Asked if it meant suspending social media, the Véran added: “It could be something like suspending a function, such as geolocalisation.”

The government has battled riots and looting since a police officer fatally shot 17-year-old Nahel M during a traffic stop on 27 June, rekindling longstanding accusations of systemic racism among France’s security forces.

A 38-year-old police officer has been officially put under investigation – the French equivalent of being charged – for voluntary manslaughter and is being held in custody.

As France reflects on how to avoid further social turbulence amid accusations of systemic racism in the police and in the wider society, one of the country’s most senior right-wing politicians was accused of “crass racism” by claiming those taking part in the riots had undergone “a regression to their ethnic roots”.

Dismissing interior minister Gérald Darmanin’s report to the Assemblée Nationale that 90% of those arrested were French, Bruno Retailleau, who heads the mainstream right Les Républicains party in the Sénat, said this was not “their identity”.
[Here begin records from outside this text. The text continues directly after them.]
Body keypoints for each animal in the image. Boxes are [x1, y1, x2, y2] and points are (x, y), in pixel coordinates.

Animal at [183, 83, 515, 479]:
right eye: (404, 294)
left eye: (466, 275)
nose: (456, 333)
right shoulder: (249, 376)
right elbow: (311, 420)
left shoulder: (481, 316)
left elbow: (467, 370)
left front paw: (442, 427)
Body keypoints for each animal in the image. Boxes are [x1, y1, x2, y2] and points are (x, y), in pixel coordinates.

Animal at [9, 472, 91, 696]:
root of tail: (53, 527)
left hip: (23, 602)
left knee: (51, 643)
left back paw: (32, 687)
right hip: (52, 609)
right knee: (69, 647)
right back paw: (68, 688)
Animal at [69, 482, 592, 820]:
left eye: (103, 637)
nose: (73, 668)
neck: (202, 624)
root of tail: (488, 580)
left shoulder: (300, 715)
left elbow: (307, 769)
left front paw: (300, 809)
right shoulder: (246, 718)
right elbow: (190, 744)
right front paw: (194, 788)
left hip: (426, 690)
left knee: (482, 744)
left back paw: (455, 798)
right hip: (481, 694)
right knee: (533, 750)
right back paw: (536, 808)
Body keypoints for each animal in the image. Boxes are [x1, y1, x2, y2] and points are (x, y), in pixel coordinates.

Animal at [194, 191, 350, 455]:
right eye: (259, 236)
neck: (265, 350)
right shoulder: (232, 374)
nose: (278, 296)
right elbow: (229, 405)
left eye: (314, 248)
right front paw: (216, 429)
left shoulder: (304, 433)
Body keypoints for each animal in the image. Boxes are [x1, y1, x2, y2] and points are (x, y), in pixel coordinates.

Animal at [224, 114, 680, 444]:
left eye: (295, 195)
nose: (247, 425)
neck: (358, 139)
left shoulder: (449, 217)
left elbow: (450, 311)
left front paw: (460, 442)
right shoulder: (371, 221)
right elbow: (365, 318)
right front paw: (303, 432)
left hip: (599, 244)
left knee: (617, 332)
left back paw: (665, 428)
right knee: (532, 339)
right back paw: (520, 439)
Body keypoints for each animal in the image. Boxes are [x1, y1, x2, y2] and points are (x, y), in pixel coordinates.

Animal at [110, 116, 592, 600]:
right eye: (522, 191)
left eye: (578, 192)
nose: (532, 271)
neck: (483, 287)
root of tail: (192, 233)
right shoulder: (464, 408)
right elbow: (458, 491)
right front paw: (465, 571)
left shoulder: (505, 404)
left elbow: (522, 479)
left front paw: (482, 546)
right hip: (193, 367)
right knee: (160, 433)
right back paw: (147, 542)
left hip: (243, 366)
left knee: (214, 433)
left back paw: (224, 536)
“Unfortunately, for the second and third generations [of immigrants], there is a sort of regression towards their ethnic roots,” he told FranceInfo.

Afterwards, Mathilde Panot, parliamentary leader of the hard-left La France Insoumise (LFI – France Unbowed) denounced the remark as “crass racism”. Another LFI MP, Clémentine Autain, added: “these people, oozing racism, dare give lessons about good republican behaviour.”

As the violence appeared to be dropping – with 17 arrests overnight Tuesday, seven in Paris – the transport minister, Clément Beaune, announced public transport services, halted at 9pm to persuade people to stay at home, would return to normal on Wednesday. In the Île-de-France region the damage to buses and trams, several of which were set alight, is estimated at about €20m.

French prosecutors have opened an investigation into the death of a 27-year-old man who was hit by a projectile during riots and pillaging in Marseille on Saturday. The man is believed to have died from a violent shock to the chest from a “flash-ball” used by riot police that led to a cardiac arrest.

Prosecutors said it was not possible to determine where the man was when he was hit or whether he had taken part in the riots.

Flash-ball guns are designed to be non-lethal riot control weapons that do not penetrate the skin. Their use by police in France is disputed as the projectiles have led to the loss of eyes, head injuries and other trauma.

The EU justice commissioner, Didier Reynders, on Wednesday said that violence in France, by some police officers and demonstrators “poses a problem”, in comments to Belgian radio.

“It is striking” that a “very high level of violence” was seen in protests in France in recent years over cost of living, pension reform and last week’s police killing of a teen driver, he told Belgian public radio RTBF.

Reynders said the issue was with “a certain number of police officers … [and] the behaviour of people who have the right to freely protest – that’s a fundamental right – but not to loot shops, to destroy stores, not to destroy public equipment”.